Yes, partially. Aetna PPO plans reimburse out-of-network outpatient therapy after you meet a separate out-of-network deductible, typically at 50-70% of the plan's "recognized charge" for your area. The therapist's full fee often exceeds that amount, and you owe the difference. Expect to pay upfront and submit a claim or superbill for reimbursement.
Does Aetna telehealth therapy coverage differ by plan type in California?
No. Aetna covers telehealth therapy at the same level as in-person sessions across all California plan types, including HMO, PPO, Choice POS II, EPO, and Open Access HMO. The same network rules still apply: an Aetna HMO member still needs to see an in-network therapist (via video), and a PPO member can use out-of-network benefits for a telehealth session. Telehealth changes the modality, not the plan rules.
Which Aetna plan type is best for therapy coverage in California?

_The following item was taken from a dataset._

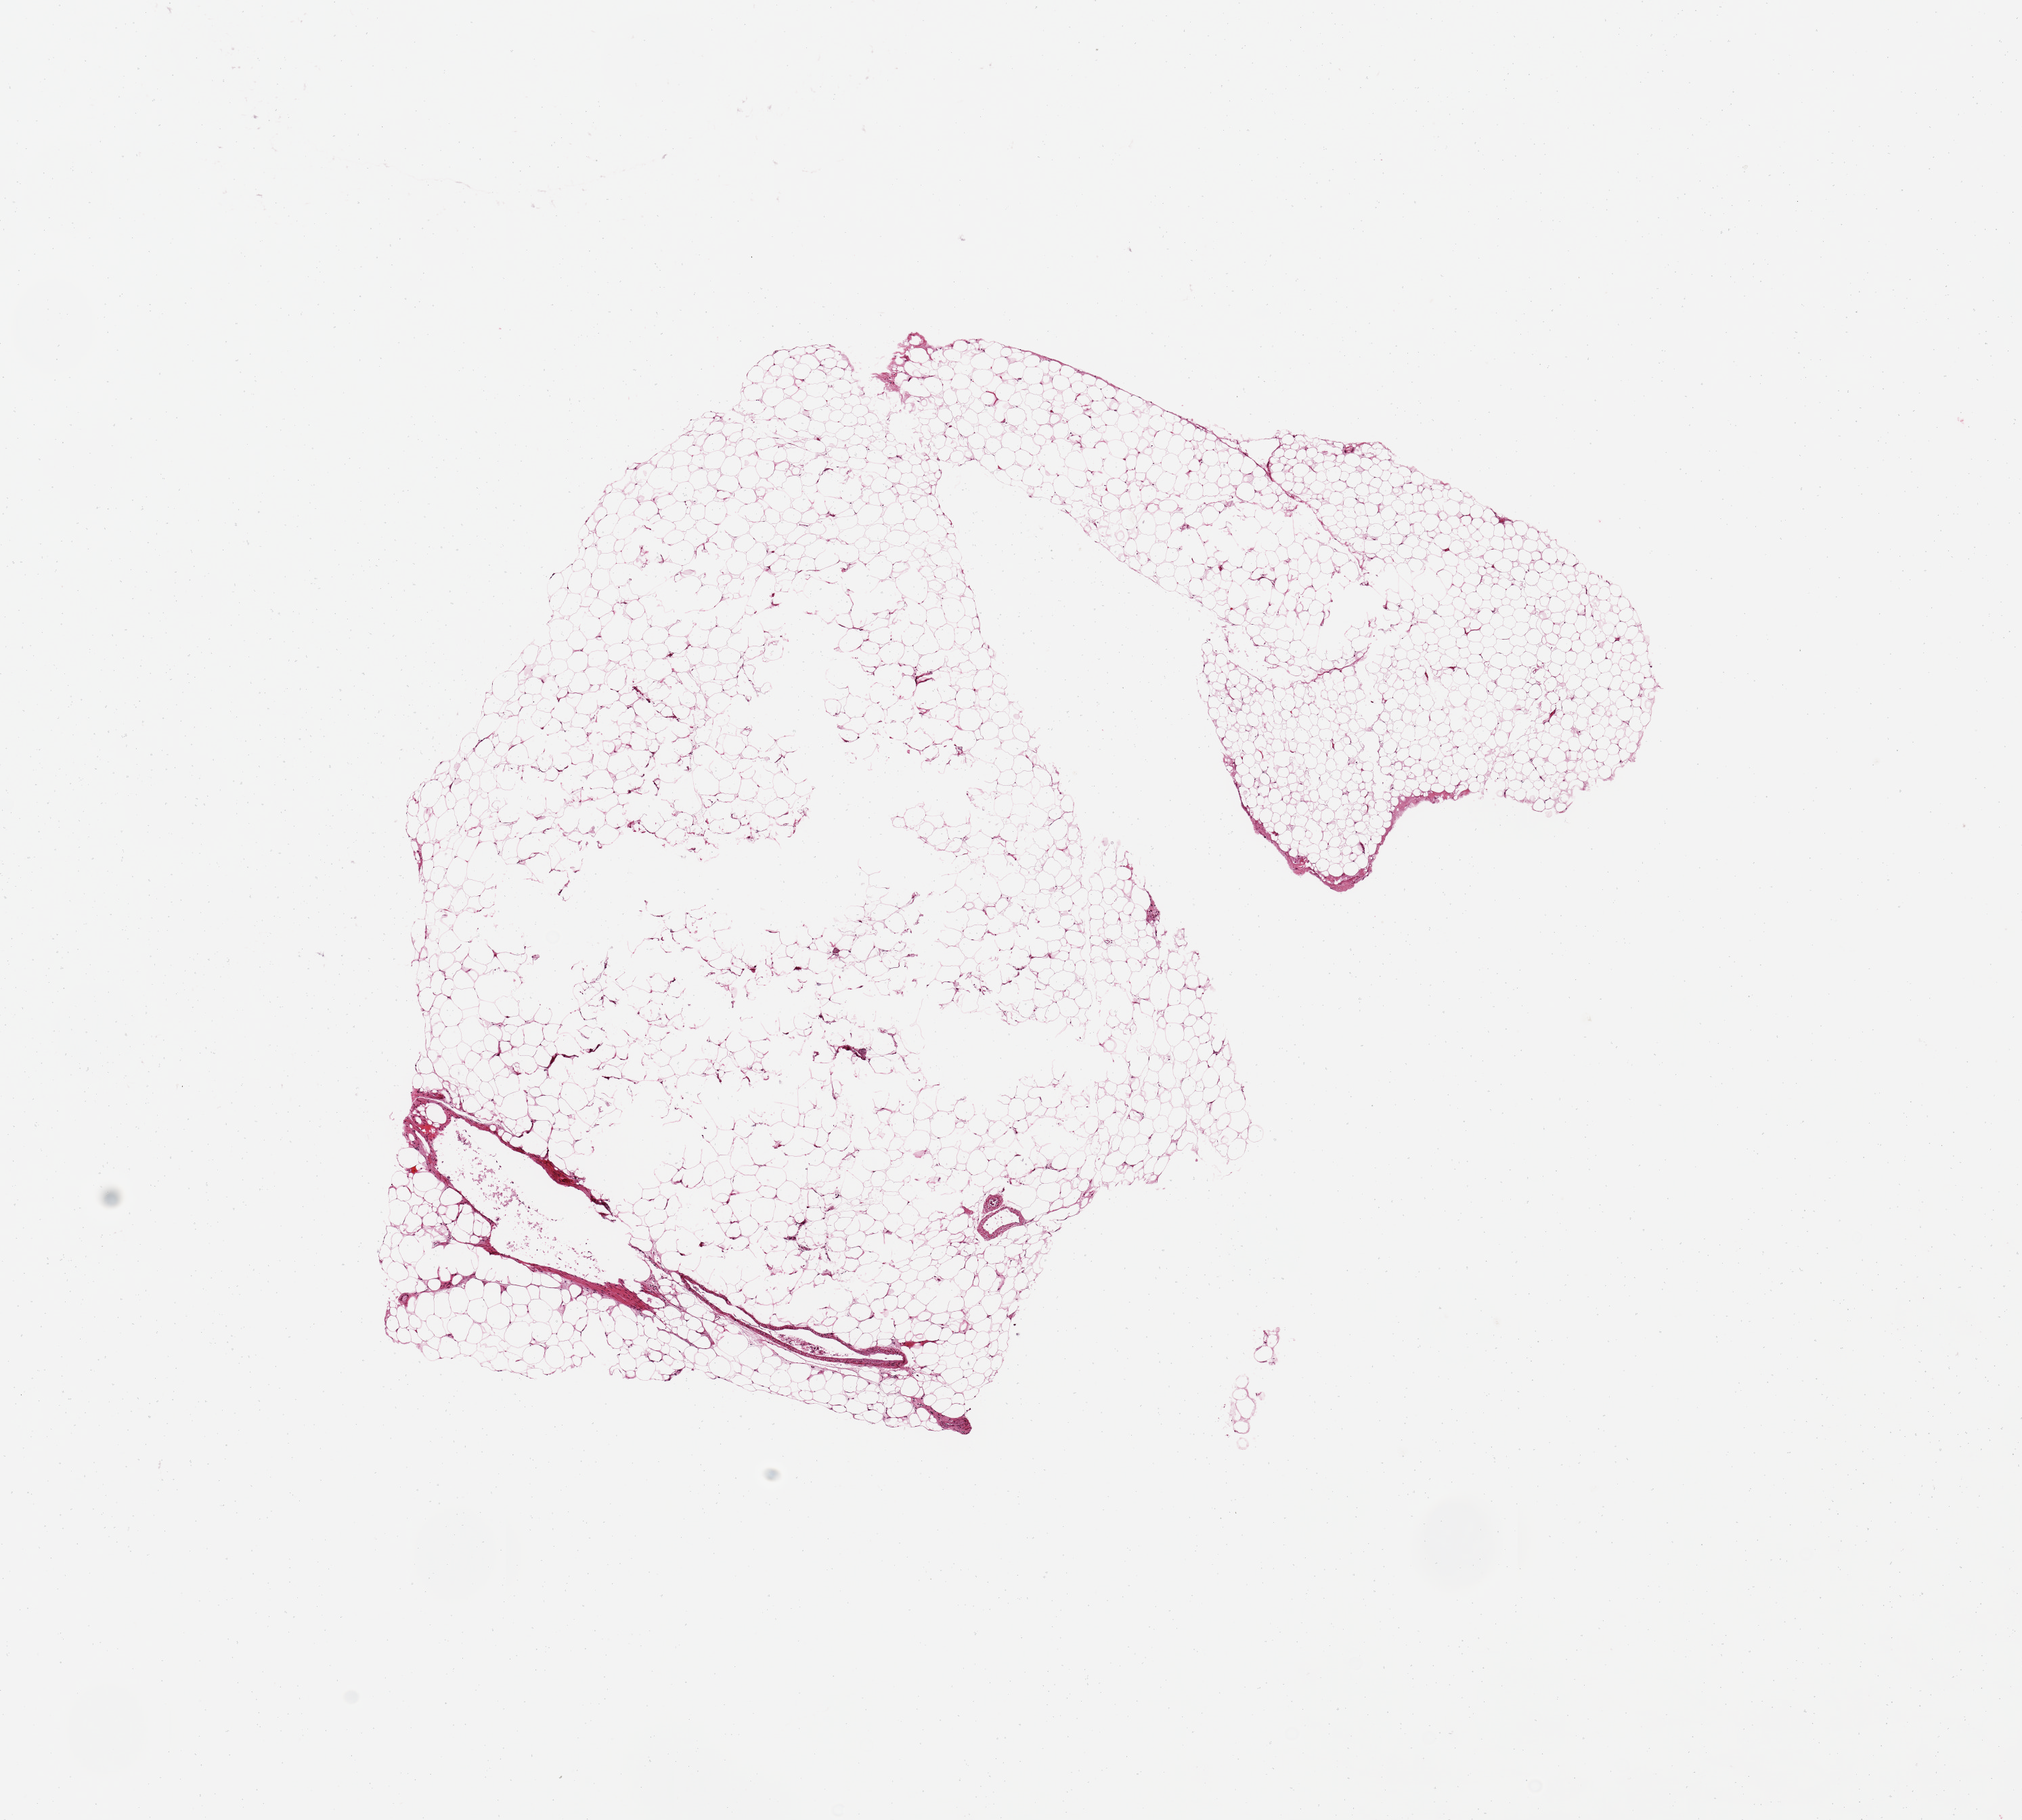
Whole-slide image, hematoxylin and eosin (H&E) stain, low-resolution overview of the scanned area, about 11.8 x 10.6 mm (acquisition: 20x scan); PAXgene-fixed, paraffin-embedded tissue; sampled site (target tissue): pancreas; donor tissue sample. Donor sex: female.
- pathologist's review note for this sample: Under -fixed adipose tissue only, no pancreas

PPO and Choice POS II offer the most flexibility: no referral, broad in-network access, and out-of-network reimbursement as a fallback. If you expect to lean heavily on therapy and want optionality, those are the strongest plan types. If you are confident you will stay in-network and want lower premiums, HMO or Open Access HMO can be cheaper. EPO sits in between, with PPO-style self-referral but no out-of-network safety net.
Can I switch Aetna plan types mid-year if I want better therapy coverage?
Usually no. Plan type changes happen during open enrollment, either through your employer's annual benefits window or through Covered California for individual plans. Mid-year changes typically require a qualifying life event (job change, marriage, birth of a child, loss of other coverage). If you anticipate needing significant outpatient therapy next year, factor plan type into your selection at the next open enrollment.